Everything in act is expensive only ones here doing any good is government by ripping all tax payers

Steve Hambridge Steve Hambridge 8:38 pm 05 Feb 20

Liam Hambridge - mum read this & is putting her rates up! 🤣🤣

    Liam Hambridge Liam Hambridge 8:41 pm 05 Feb 20

    Steve Hambridge 2 packs of smokes costs more than day care!

Tim Cole Tim Cole 8:17 pm 05 Feb 20

Of course, they're the ones who chose to procreate. Maybe they can pay their own way?

    Roderick Saunders Roderick Saunders 8:56 pm 05 Feb 20

    Tim Cole that's one perspective, but those who don't procreate rely on other people's children as the workers and taxpayers to deliver the goods and services they expect throughout their lives

Kerry Crampton Kerry Crampton 7:03 pm 05 Feb 20

It makes sense since Canberrans earn on average the highest wages in the country. They think we all have cushy public service jobs and are made of money lol

Veronika Sain Veronika Sain 2:34 pm 05 Feb 20

There's a real niche market for in-home Aussie au pair style baby sitters.

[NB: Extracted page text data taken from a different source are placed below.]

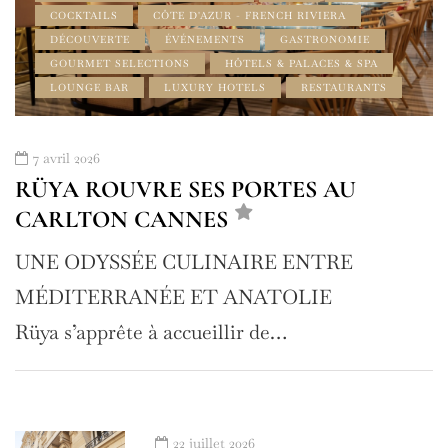
COCKTAILS
CÔTE D'AZUR - FRENCH RIVIERA
DÉCOUVERTE
ÉVÉNEMENTS
GASTRONOMIE
GOURMET SELECTIONS
HÔTELS & PALACES & SPA
LOUNGE BAR
LUXURY HOTELS
RESTAURANTS
7 avril 2026
RÜYA ROUVRE SES PORTES AU
CARLTON CANNES
UNE ODYSSÉE CULINAIRE ENTRE
MÉDITERRANÉE ET ANATOLIE
Rüya s’apprête à accueillir de…
22 juillet 2026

    Lori J Tas Lori J Tas 3:05 pm 05 Feb 20

    Veronika Sain to hire an Australian would cost far more than child care, in childcare how much you pay (partially) reflects the 1 to 3 ratio, you'd be looking at a daily rate of $200 if an Australian was paid the minimim wage and insured

    Veronika Sain Veronika Sain 3:07 pm 05 Feb 20

    LJ Tas Baby sitting is $200 a day?

    An overseas au pair with live in accomodation costs $200-$250 per week. So you can see the advantage of doing that instead.

    Jenni Zimoch Jenni Zimoch 3:25 pm 05 Feb 20

    But a good au pair or child care worker does more than just baby sit.

    And they have actual qualifications.

    Veronika Sain Veronika Sain 4:15 pm 05 Feb 20

    If you assume a baby or toddler needs a formal education before entering preschool. A warm caring person who plays with them and reads to them is really all that’s necessary. After all stay at home parents or grandparents don’t have childcare certificates.

    Chloe Haseltine Chloe Haseltine 4:29 pm 05 Feb 20

    Veronika Sain but in Australia it is illegal to not pay the minimum wage to a local or foreign worker in fact there is seriously uproar when people think foreign cheap workers are displacing jobs for Australians

    Chloe Haseltine Chloe Haseltine 4:32 pm 05 Feb 20

    Veronika Sain yup and the community doesn’t subsidise the cost of care provided by parents and grandparents

    Veronika Sain Veronika Sain 4:32 pm 05 Feb 20

    Au pairs are different. They exchange services for food and accomodation and this is deducted from the wage they might receive.

    “Au pairs receive pocket money from the host family for their work. Au pairs are entitled to receive the national minimum wage, which amounts to $18.29 per hour (gross). The average cost of "room and board" (AUD $350) is to be deducted from the total. On this basis, we can recommend an amount of 200-250 AUD for 30 hours/week.”

    It’s a system set up to allow young people to travel overseas and live cheaply as they don’t pay for accommodation or food.

    I still think there’s a niche market here to allow poorer students or young people to do this.

Jerome Boland Jerome Boland 2:31 pm 05 Feb 20

Laura no surprises here... Except for maybe the median being $560 a week... That's $112 a day. Well below what we pay. Where only charges $112 a day for full service?